Transcribed page contents:
──────
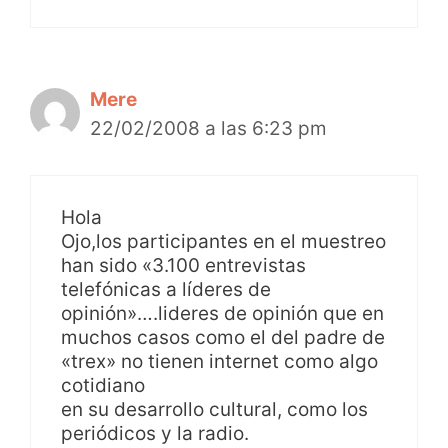
Mere
22/02/2008 a las 6:23 pm
Hola
Ojo,los participantes en el muestreo
han sido «3.100 entrevistas
telefónicas a líderes de
opinión»….lideres de opinión que en
muchos casos como el del padre de
«trex» no tienen internet como algo
cotidiano
en su desarrollo cultural, como los
periódicos y la radio.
──────
Find each line above that contains "como", and copy those lines.

→ Answer space
muchos casos como el del padre de
«trex» no tienen internet como algo
en su desarrollo cultural, como los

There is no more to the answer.